What you need to do =
Produce all the records again exactly as they stand.

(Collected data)
_ _ _ _ _

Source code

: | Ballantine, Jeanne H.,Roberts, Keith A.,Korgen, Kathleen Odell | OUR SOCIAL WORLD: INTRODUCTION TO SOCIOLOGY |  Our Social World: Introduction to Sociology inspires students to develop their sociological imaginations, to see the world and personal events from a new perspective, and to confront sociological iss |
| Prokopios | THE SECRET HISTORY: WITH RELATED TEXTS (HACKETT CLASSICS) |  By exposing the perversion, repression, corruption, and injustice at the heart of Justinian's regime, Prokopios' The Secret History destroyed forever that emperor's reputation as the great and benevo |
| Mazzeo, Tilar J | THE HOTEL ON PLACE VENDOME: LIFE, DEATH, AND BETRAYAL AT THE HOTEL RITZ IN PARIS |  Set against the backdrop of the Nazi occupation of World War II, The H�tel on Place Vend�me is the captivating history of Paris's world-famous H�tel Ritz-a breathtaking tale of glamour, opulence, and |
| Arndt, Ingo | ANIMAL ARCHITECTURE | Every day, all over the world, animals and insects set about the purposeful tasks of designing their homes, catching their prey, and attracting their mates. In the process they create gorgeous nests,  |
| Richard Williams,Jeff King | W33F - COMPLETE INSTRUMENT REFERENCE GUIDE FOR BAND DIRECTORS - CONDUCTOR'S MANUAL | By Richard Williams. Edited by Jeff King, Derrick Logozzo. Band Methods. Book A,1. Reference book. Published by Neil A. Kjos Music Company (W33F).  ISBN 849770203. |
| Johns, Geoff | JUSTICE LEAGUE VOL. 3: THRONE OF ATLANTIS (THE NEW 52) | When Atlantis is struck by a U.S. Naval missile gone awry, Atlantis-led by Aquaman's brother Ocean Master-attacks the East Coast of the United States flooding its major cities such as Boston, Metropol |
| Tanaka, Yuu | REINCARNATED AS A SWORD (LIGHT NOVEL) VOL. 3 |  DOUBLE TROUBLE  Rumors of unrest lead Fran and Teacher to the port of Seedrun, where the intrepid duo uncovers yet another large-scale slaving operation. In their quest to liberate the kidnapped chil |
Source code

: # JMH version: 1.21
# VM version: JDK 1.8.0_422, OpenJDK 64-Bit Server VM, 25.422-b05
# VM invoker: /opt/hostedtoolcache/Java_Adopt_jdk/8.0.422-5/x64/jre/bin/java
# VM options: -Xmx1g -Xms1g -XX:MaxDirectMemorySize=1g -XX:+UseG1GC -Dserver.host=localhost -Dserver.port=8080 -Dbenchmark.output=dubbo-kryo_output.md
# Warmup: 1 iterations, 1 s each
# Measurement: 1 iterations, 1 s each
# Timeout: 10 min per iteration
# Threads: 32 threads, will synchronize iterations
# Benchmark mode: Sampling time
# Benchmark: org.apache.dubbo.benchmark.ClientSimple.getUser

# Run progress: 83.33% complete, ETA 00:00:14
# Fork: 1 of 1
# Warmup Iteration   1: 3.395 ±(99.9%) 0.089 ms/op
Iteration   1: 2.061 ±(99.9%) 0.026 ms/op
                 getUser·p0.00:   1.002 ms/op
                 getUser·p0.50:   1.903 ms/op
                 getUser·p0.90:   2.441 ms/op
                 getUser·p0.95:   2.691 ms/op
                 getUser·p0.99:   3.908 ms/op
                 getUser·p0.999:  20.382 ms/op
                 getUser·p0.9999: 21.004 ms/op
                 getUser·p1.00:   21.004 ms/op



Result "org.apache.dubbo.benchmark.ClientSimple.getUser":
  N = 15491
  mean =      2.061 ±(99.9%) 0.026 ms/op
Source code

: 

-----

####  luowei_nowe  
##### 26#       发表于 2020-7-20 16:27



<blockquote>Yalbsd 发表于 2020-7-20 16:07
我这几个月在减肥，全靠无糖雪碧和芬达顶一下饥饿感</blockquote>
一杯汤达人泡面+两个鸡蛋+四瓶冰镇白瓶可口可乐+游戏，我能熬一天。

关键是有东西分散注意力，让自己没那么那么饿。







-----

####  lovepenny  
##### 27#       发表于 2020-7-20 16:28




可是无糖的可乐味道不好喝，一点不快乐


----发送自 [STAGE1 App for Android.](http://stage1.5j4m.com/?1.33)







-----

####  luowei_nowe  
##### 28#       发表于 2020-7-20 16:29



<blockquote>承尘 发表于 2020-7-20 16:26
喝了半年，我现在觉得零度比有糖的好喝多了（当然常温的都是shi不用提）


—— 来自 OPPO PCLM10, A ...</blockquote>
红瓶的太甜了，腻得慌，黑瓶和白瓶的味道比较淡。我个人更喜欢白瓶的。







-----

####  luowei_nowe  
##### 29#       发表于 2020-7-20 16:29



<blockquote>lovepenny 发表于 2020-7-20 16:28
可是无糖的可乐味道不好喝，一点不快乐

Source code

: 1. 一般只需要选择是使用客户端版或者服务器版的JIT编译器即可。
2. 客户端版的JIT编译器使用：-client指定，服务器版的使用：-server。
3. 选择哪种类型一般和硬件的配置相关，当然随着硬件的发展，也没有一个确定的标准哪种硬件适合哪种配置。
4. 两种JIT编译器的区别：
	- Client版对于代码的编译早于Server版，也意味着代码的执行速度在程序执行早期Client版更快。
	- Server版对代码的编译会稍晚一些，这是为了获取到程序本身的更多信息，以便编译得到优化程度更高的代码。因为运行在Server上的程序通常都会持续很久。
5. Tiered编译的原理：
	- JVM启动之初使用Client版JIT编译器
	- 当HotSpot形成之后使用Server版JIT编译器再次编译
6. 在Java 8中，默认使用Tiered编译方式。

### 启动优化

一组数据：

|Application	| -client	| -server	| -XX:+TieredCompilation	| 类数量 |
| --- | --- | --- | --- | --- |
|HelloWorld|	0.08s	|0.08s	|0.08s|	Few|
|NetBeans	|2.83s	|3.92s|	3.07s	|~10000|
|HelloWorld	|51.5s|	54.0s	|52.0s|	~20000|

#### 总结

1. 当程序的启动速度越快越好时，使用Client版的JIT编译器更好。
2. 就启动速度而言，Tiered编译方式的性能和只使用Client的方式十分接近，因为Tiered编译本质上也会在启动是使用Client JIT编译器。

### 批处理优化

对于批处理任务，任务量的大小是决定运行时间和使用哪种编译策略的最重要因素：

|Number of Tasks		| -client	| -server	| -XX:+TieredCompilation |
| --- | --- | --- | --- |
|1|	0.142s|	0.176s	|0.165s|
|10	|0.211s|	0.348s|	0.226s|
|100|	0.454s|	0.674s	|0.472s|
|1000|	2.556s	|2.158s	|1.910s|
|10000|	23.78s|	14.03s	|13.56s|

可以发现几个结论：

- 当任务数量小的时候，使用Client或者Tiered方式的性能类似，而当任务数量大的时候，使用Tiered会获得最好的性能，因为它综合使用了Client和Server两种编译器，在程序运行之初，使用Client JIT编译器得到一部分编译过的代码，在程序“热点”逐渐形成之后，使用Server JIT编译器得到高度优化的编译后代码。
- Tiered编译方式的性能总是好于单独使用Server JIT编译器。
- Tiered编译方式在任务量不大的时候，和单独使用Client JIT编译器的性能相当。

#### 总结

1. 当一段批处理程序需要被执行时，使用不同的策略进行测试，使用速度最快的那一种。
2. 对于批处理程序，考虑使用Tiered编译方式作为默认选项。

_ _ _ _ _

Answer to the problem =
Source code

: | Ballantine, Jeanne H.,Roberts, Keith A.,Korgen, Kathleen Odell | OUR SOCIAL WORLD: INTRODUCTION TO SOCIOLOGY |  Our Social World: Introduction to Sociology inspires students to develop their sociological imaginations, to see the world and personal events from a new perspective, and to confront sociological iss |
| Prokopios | THE SECRET HISTORY: WITH RELATED TEXTS (HACKETT CLASSICS) |  By exposing the perversion, repression, corruption, and injustice at the heart of Justinian's regime, Prokopios' The Secret History destroyed forever that emperor's reputation as the great and benevo |
| Mazzeo, Tilar J | THE HOTEL ON PLACE VENDOME: LIFE, DEATH, AND BETRAYAL AT THE HOTEL RITZ IN PARIS |  Set against the backdrop of the Nazi occupation of World War II, The H�tel on Place Vend�me is the captivating history of Paris's world-famous H�tel Ritz-a breathtaking tale of glamour, opulence, and |
| Arndt, Ingo | ANIMAL ARCHITECTURE | Every day, all over the world, animals and insects set about the purposeful tasks of designing their homes, catching their prey, and attracting their mates. In the process they create gorgeous nests,  |
| Richard Williams,Jeff King | W33F - COMPLETE INSTRUMENT REFERENCE GUIDE FOR BAND DIRECTORS - CONDUCTOR'S MANUAL | By Richard Williams. Edited by Jeff King, Derrick Logozzo. Band Methods. Book A,1. Reference book. Published by Neil A. Kjos Music Company (W33F).  ISBN 849770203. |
| Johns, Geoff | JUSTICE LEAGUE VOL. 3: THRONE OF ATLANTIS (THE NEW 52) | When Atlantis is struck by a U.S. Naval missile gone awry, Atlantis-led by Aquaman's brother Ocean Master-attacks the East Coast of the United States flooding its major cities such as Boston, Metropol |
| Tanaka, Yuu | REINCARNATED AS A SWORD (LIGHT NOVEL) VOL. 3 |  DOUBLE TROUBLE  Rumors of unrest lead Fran and Teacher to the port of Seedrun, where the intrepid duo uncovers yet another large-scale slaving operation. In their quest to liberate the kidnapped chil |
Source code

: # JMH version: 1.21
# VM version: JDK 1.8.0_422, OpenJDK 64-Bit Server VM, 25.422-b05
# VM invoker: /opt/hostedtoolcache/Java_Adopt_jdk/8.0.422-5/x64/jre/bin/java
# VM options: -Xmx1g -Xms1g -XX:MaxDirectMemorySize=1g -XX:+UseG1GC -Dserver.host=localhost -Dserver.port=8080 -Dbenchmark.output=dubbo-kryo_output.md
# Warmup: 1 iterations, 1 s each
# Measurement: 1 iterations, 1 s each
# Timeout: 10 min per iteration
# Threads: 32 threads, will synchronize iterations
# Benchmark mode: Sampling time
# Benchmark: org.apache.dubbo.benchmark.ClientSimple.getUser

# Run progress: 83.33% complete, ETA 00:00:14
# Fork: 1 of 1
# Warmup Iteration   1: 3.395 ±(99.9%) 0.089 ms/op
Iteration   1: 2.061 ±(99.9%) 0.026 ms/op
                 getUser·p0.00:   1.002 ms/op
                 getUser·p0.50:   1.903 ms/op
                 getUser·p0.90:   2.441 ms/op
                 getUser·p0.95:   2.691 ms/op
                 getUser·p0.99:   3.908 ms/op
                 getUser·p0.999:  20.382 ms/op
                 getUser·p0.9999: 21.004 ms/op
                 getUser·p1.00:   21.004 ms/op



Result "org.apache.dubbo.benchmark.ClientSimple.getUser":
  N = 15491
  mean =      2.061 ±(99.9%) 0.026 ms/op
Source code

: 

-----

####  luowei_nowe  
##### 26#       发表于 2020-7-20 16:27



<blockquote>Yalbsd 发表于 2020-7-20 16:07
我这几个月在减肥，全靠无糖雪碧和芬达顶一下饥饿感</blockquote>
一杯汤达人泡面+两个鸡蛋+四瓶冰镇白瓶可口可乐+游戏，我能熬一天。

关键是有东西分散注意力，让自己没那么那么饿。







-----

####  lovepenny  
##### 27#       发表于 2020-7-20 16:28




可是无糖的可乐味道不好喝，一点不快乐


----发送自 [STAGE1 App for Android.](http://stage1.5j4m.com/?1.33)







-----

####  luowei_nowe  
##### 28#       发表于 2020-7-20 16:29



<blockquote>承尘 发表于 2020-7-20 16:26
喝了半年，我现在觉得零度比有糖的好喝多了（当然常温的都是shi不用提）


—— 来自 OPPO PCLM10, A ...</blockquote>
红瓶的太甜了，腻得慌，黑瓶和白瓶的味道比较淡。我个人更喜欢白瓶的。







-----

####  luowei_nowe  
##### 29#       发表于 2020-7-20 16:29



<blockquote>lovepenny 发表于 2020-7-20 16:28
可是无糖的可乐味道不好喝，一点不快乐

Source code

: 1. 一般只需要选择是使用客户端版或者服务器版的JIT编译器即可。
2. 客户端版的JIT编译器使用：-client指定，服务器版的使用：-server。
3. 选择哪种类型一般和硬件的配置相关，当然随着硬件的发展，也没有一个确定的标准哪种硬件适合哪种配置。
4. 两种JIT编译器的区别：
	- Client版对于代码的编译早于Server版，也意味着代码的执行速度在程序执行早期Client版更快。
	- Server版对代码的编译会稍晚一些，这是为了获取到程序本身的更多信息，以便编译得到优化程度更高的代码。因为运行在Server上的程序通常都会持续很久。
5. Tiered编译的原理：
	- JVM启动之初使用Client版JIT编译器
	- 当HotSpot形成之后使用Server版JIT编译器再次编译
6. 在Java 8中，默认使用Tiered编译方式。

### 启动优化

一组数据：

|Application	| -client	| -server	| -XX:+TieredCompilation	| 类数量 |
| --- | --- | --- | --- | --- |
|HelloWorld|	0.08s	|0.08s	|0.08s|	Few|
|NetBeans	|2.83s	|3.92s|	3.07s	|~10000|
|HelloWorld	|51.5s|	54.0s	|52.0s|	~20000|

#### 总结

1. 当程序的启动速度越快越好时，使用Client版的JIT编译器更好。
2. 就启动速度而言，Tiered编译方式的性能和只使用Client的方式十分接近，因为Tiered编译本质上也会在启动是使用Client JIT编译器。

### 批处理优化

对于批处理任务，任务量的大小是决定运行时间和使用哪种编译策略的最重要因素：

|Number of Tasks		| -client	| -server	| -XX:+TieredCompilation |
| --- | --- | --- | --- |
|1|	0.142s|	0.176s	|0.165s|
|10	|0.211s|	0.348s|	0.226s|
|100|	0.454s|	0.674s	|0.472s|
|1000|	2.556s	|2.158s	|1.910s|
|10000|	23.78s|	14.03s	|13.56s|

可以发现几个结论：

- 当任务数量小的时候，使用Client或者Tiered方式的性能类似，而当任务数量大的时候，使用Tiered会获得最好的性能，因为它综合使用了Client和Server两种编译器，在程序运行之初，使用Client JIT编译器得到一部分编译过的代码，在程序“热点”逐渐形成之后，使用Server JIT编译器得到高度优化的编译后代码。
- Tiered编译方式的性能总是好于单独使用Server JIT编译器。
- Tiered编译方式在任务量不大的时候，和单独使用Client JIT编译器的性能相当。

#### 总结

1. 当一段批处理程序需要被执行时，使用不同的策略进行测试，使用速度最快的那一种。
2. 对于批处理程序，考虑使用Tiered编译方式作为默认选项。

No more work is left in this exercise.